Implication of adjuvant surgery for unresectable pancreatic cancer

Author(s):
Fuyuhiko Motoi 1, Masamichi Mizuma 1, Takanori Morikawa 1, Hiroki Hayashi 1, Hiroshi Yoshida 1, Yu Katayose 1, 2, Shin-ichi Egawa 1, 3, Michiaki Unno1, 2, 4
Affiliation(s):
1Dept. of Surg, Div. of HBP Surg, Tohoku Univ. Hosp., 2Div. of Surg. and Oncol, Tohoku Univ., 3Int. Res. Inst. of Disaster Sci, Tohoku Univ,4Dept. of Surg, Div. of Gastrointest. Surg, Tohoku Univ.

Background: Recently there had been some reports about the additional resection (adjuvant surgery) after multimodal treatment such as chemotherapy or chemoradiotherapy (CRT) for initially unresectable pancreatic cancer (Satoi S et al, JHPBS 2013).
Aim: Surgical and oncological outcome for adjuvant surgery were explored as a single institutional experience.
Patients and Methods: Patients with pancreatic cancer resected after multimodal therapy for initially unresectable from January 2007 to December 2012 in division of hepato-biliary-pancreatic surgery, department of surgery, Tohoku university hospital were analyzed retrospectively from the clinical database of our institution.

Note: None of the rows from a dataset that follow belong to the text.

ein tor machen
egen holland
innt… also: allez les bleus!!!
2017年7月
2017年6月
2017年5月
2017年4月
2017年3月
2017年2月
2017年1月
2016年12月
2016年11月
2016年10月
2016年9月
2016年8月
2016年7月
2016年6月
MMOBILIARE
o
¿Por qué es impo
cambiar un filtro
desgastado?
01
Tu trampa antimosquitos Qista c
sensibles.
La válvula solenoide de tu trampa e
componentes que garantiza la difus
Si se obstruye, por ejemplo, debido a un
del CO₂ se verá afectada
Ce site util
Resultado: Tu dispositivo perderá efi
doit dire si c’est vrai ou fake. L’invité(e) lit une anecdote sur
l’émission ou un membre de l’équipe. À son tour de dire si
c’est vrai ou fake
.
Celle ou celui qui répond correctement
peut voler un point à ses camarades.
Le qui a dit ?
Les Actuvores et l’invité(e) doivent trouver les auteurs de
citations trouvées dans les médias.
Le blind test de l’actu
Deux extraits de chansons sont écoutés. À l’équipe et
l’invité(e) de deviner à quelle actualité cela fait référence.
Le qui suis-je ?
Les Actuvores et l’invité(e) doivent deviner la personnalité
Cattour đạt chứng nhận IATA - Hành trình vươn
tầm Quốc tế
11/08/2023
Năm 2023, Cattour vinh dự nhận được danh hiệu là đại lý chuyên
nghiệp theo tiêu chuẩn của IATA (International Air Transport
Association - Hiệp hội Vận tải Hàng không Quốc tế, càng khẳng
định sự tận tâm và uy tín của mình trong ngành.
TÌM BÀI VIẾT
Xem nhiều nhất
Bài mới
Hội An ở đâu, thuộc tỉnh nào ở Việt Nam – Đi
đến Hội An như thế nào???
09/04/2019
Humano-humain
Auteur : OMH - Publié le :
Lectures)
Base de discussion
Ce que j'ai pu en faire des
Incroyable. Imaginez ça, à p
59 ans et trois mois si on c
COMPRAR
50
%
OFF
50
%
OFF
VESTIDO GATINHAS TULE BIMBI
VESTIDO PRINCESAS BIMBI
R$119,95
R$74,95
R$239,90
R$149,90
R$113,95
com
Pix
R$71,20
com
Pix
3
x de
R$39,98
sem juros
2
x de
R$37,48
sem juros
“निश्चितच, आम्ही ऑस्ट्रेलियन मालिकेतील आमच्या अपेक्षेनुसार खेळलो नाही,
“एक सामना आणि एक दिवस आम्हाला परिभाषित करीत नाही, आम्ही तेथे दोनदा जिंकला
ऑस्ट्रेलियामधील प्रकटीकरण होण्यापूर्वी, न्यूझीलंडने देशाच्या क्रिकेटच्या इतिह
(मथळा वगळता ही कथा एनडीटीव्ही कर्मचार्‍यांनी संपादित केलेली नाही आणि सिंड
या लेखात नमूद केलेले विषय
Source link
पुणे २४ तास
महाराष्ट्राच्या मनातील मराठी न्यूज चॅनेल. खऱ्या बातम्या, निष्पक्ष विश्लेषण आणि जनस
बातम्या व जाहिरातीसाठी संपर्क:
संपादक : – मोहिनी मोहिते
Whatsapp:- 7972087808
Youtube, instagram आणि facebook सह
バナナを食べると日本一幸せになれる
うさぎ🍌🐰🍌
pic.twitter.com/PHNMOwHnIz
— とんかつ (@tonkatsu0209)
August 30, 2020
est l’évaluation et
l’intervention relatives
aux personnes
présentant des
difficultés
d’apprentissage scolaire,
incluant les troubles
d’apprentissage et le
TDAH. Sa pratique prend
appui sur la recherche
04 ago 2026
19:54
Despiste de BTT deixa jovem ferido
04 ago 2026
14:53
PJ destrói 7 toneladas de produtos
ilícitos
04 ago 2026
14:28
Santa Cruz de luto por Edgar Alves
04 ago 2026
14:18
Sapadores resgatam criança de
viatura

Survival was estimated by Kaplan-Meier method.
Results: There were 15 eligible cases with median age 63, ranging 47 to 75 years old, 11 male and 4 female. Nine was located in head and 6 located in body or tail of the pancreas. Unresectability was due to locally advanced with major arterial abutment (superior mesenteric or celiac or common hepatic artery) over 180 degrees of circumference (n=13) and distant metastases (n=2). Before planned surgery, 7 received CRT, 5 received chemotherapy with gemcitabine and S-1 (GS therapy), and remaining 3 received both sequentially. Median duration from initial therapy to resection was 98 days (ranging 44 to 341 days). There was few case of radiologic responder, with only 1 case of partial response (PR), remaining 14 were stable disease (SD) by response evaluation criteria in solid tumors (RECIST) guideline (Response rate is 6.7%). In contrast to low radiologic response rate, decrease in serum CA19-9 level for elevated 12 cases before treatment was observed in 92%(11/12) with median reduction rate 66%, ranging -20 to 99.9%. The reduced maximum standardized uptake value (SUV) in positron emission tomography (PET) was seen in all 3 evaluated cases. Combined resection of major vessels including port-mesenteric vein and celiac axis resection were performed in 7 and 5 cases, respectively. Median time for operation and blood loss was 529 min (ranging 383 min to 777min) and 1250 ml (ranging 350 to 3012 ml) respectively. There was no operative mortality in this series. Median postoperative hospital stay was 23.5 days, ranging 12 to 174 days. Median overall survival and recurrence free survival was 26.5 months, 10.7 months, respectively. R0 resection was performed in 92 %. True R0 resection rate defined by "Normalized serum tumor marker after R0 resection" was observed in 70%. More than half of the cases (8/15) showed node negative confirm by histological examination. Histo-pathological effect of anti-tumor treatment before surgery was evaluable in 12 cases. There were 5 of evaluable 12 cases (42%) with marked pathological response, grade IIB/III according to Evans' classification, which showed more than 50% of tumor destruction of initial tumor area.
Discussion and Conclusion; Adjuvant surgery for selected patients with initially unresectable pancreatic cancer treated by chemotherapy (GS therapy) and/or CRT could be performed with acceptable surgical feasibility, comparing with conventional pancreatectomy for resectable pancreatic cancer. Additional surgery might improve the survival after multimodal treatment based on the data obtained from this retrospective study. Prospective study is needed to clarify the eligibility, optimal timing and modality for this strategy.